Karzai? He Hasn’t Put Out an Album in Years

“Krusty the Klown?  That takes me back.  Didn’t he die in a grease fire?” – Jay Leno
“No, he’s alive.” – Bart Simpson

Even by the sometimes grimly humorous standards of the print edition of The New York Times, Monday’s A section contained a doozy of a juxtaposition.  On the left side of the page was a story about an internal Afghan government investigation into the collapse of the Kabul Bank.  Hundreds of millions of dollars were given out in unsecured and even undocumented loans to Hamid Karzai’s brother and a number of other well connected individuals.  The investigating commission, appointed by Hamid Karzai, officially absolved his brother and his fellow travelers of stealing the money that they plainly stole.  Inset to that story was a two column version of the Times’ appreciatively hollow “Names of the Dead”, blandly noting the deaths of ten more Americans.

Alone that would’ve been just morbidly ironic, but the humor of this dark comedy came on the right side of the page, where there was a large ad for Macy’s.  The photo was a handsome and prosperous looking twenty-something, dressed in a very fashionable suit and looking like he’s having the time of his life.  And why was this fit, healthy, draft age young man sporting those natty threads?  Memorial Day sale.

Maybe the advertising layout people never talk to the news layout people.  Maybe someone at the Times is pissed off at someone at Macy’s (or their ad agency).  Maybe no one noticed, or if they did, didn’t care.  And why should they?  Macy’s paid for their notice, and, in a different fashion, the soldiers paid for theirs.  Both of them have to go in the paper, and if you end up advertising a Memorial Day sale on men’s clothing right next to the names of men who will never wear a suit again because of a corrupt and dead end war, so what?

The great bulk of the American people have long since relegated the Afghan War to the pile of old news.  It’s a near certainty that sometime before the next presidential election there will be a minor on-line media flap when some poll shows that a large fraction of Americans (O/U 1/3) think the Afghan War is over already.  The hyper connected bloggers and journalists will rush to their keyboards to decry this latest piece of ignorance from their fellow citizens, but this may be one of the rare instances where the ignorant have a better grasp of things than the informed.

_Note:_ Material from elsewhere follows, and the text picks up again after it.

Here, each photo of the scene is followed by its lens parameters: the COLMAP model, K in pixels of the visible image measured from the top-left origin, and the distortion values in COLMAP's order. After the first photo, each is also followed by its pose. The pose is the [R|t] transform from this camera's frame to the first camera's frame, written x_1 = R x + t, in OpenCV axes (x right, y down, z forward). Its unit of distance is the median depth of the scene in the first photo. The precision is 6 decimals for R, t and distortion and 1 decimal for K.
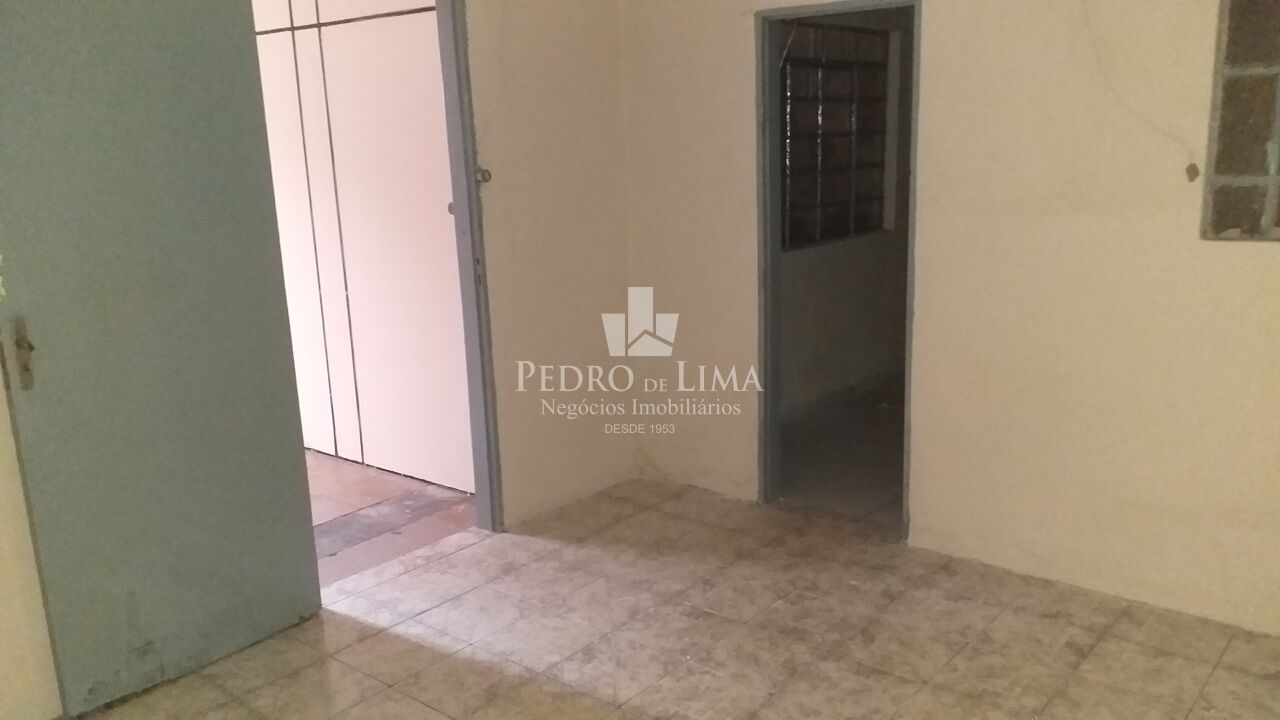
lens RADIAL K [[1010.2, 0, 654.2], [0, 1010.2, 361.6], [0, 0, 1]] dist [0.144665, -0.246303]
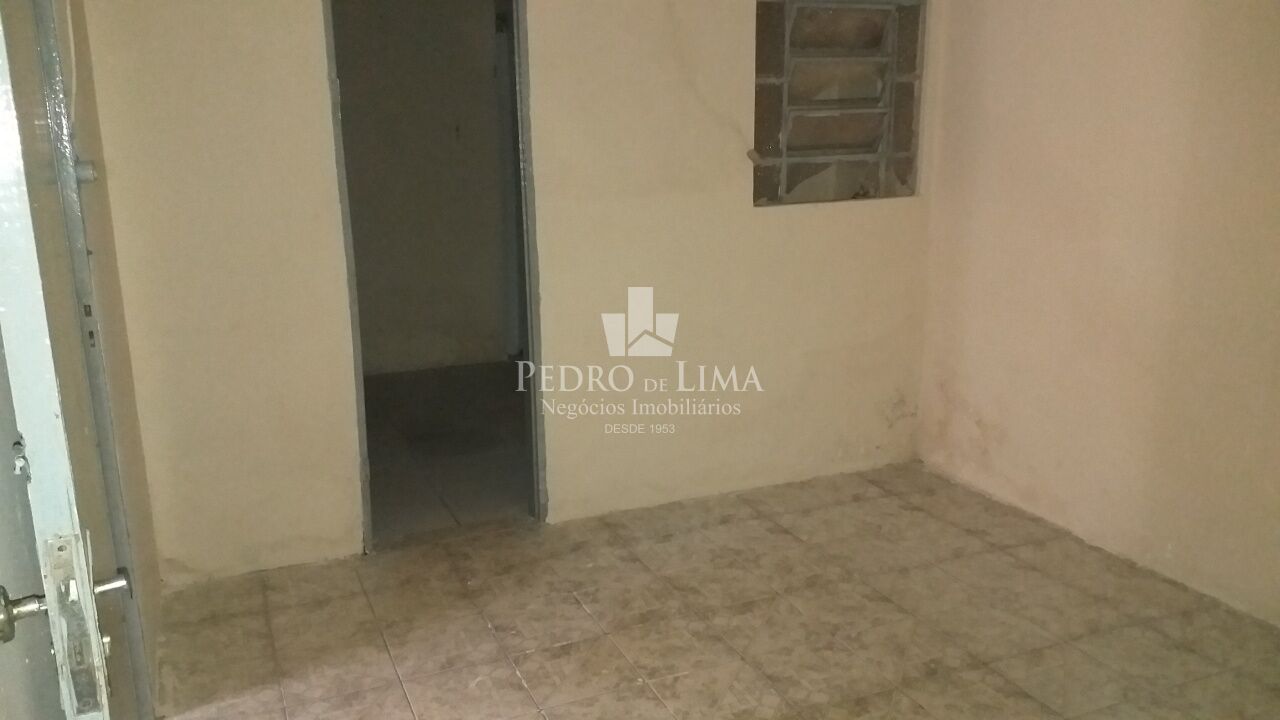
lens RADIAL K [[1010.2, 0, 654.2], [0, 1010.2, 361.6], [0, 0, 1]] dist [0.144665, -0.246303]
pose [[0.439897, -0.179038, 0.880021, -0.652837], [0.187983, 0.976574, 0.104714, -0.076474], [-0.878153, 0.119366, 0.463248, 0.479158]]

While the plugged in debate counterinsurgency wisdom, discuss the merits of training Afghan security forces, and all the other absurdist props necessary to sustain the fiction that the war is a national priority, the rest of the country has moved on.  After all, we already have a pretty good idea of how it’s going to wind down.  We’ll hang around until domestic opposition in America becomes too strong to resist, then we’ll gingerly withdraw and hope whatever delicate government we leave in place can last a decent enough interval to let us get distracted by other events.

Neither the money we’re spending nor the people getting killed and injured are costly enough to break through that assumption.  A few hundred more bodies and billions just isn’t enough to matter in a country this big and this rich, which is why, as far as most facets of American life are concerned, the Afghan War is over.  It’s grown too stale for the comedy programs, neither political party wants to talk about it, and even the news doesn’t have much to go on: a roadside bomb here, an airstrike gone astray there.  These days an exciting development is when there’s some new unpronounceable valley or province that’s been deemed the key to victory, but good luck remembering it this time next month.

Here in the second year of this still young decade, the Afghan War is being treated like just another embarrassing artifact from those star crossed Naughts.  We’re as tired of it as we are of Coldplay, the Pirates of the Caribbean franchise, and Tyler Perry in drag.  Karzai will get up and bleat about civilian casualties, but he needs us far more than we need him, and both of us know it.  And when we do finally find a way to slip out, you can count on the fact that minimizing American embarrassment will be of the utmost importance.  No one likes to be seen as being behind the times, and the Afghan War is long out of fashion.